Before launching into outbound lead generation, first understand your timeframe by taking these steps. Assess your product-market fit – are you unique (i.e. will it take you a short amount of time to generate many potential leads) or do you have many competitors (i.e. will it take you longer to build a narrative that will make you stand out to potential clients)? Assess the deal sizes are you looking to land (smaller deal sizes tend to generate a greater volume of interest).

Finally, add the length of your sales cycle on top of the amount of time it will take to generate a qualified lead. A general rule of thumb is that it takes around one month per $10,000 in deal size. All things considered, it’ll probably be a year before you know how well your outbound strategy has worked, so stopping half way will lose you money and also give you little feedback on best engagement tactics.

Improving the success rate of your outbound lead generation will be a long process of trial and error, and it will require you to test constantly.

Strategies you could use to find the best outreach strategies include split testing (for example sending out the same email using different email subjects for different lists). You can also experiment with personalized vs automated outreach. Try out different forms of personalized outreach, especially during your first contact with a potential lead. You should also test out different platforms, from emails to social media and LinkedIn.

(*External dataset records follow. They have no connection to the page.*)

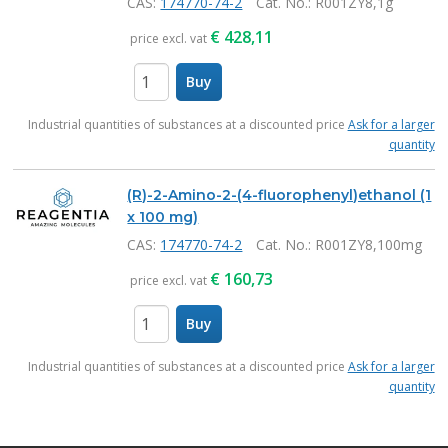
CAS:
174770-74-2
Cat. No.
: R001ZY8,1g
€
428,11
price excl. vat
Buy
items
Industrial quantities of substances at a discounted price
Ask for a larger
quantity
(R)-2-Amino-2-(4-fluorophenyl)ethanol (1
x 100 mg)
CAS:
174770-74-2
Cat. No.
: R001ZY8,100mg
€
160,73
price excl. vat
Buy
items
Industrial quantities of substances at a discounted price
Ask for a larger
quantity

As you continue to test, the metrics you’re going to want to hit will vary depending on the business. But these are some ideal target results:

  • Top Line Reply Rate: ≥ 12%
  • Email Open Rate: ≥ 27%
  • Email Reply Rate: ≥ 2.9%
  • Bounce Rate: ≤ 2.8%
  • Opt Out Rate: ≤ 1.1%

Don’t reach for certain metrics without considering the steps you need to get you there. You’ll be most interested in improving your top line reply rate, but that will be hindered if the other metrics are behind (e.g. you have a low email open rate), so focus on improving these first by testing different approaches.

If you try to scale your customer acquisition without a well-oiled customer acquisition, CRM and data processing system, you won’t be able to cope with increasing volumes of customers. Use this unprecedented time to do what so many startups fail to take seriously, and you’ll be at an advantage both in the short and long term.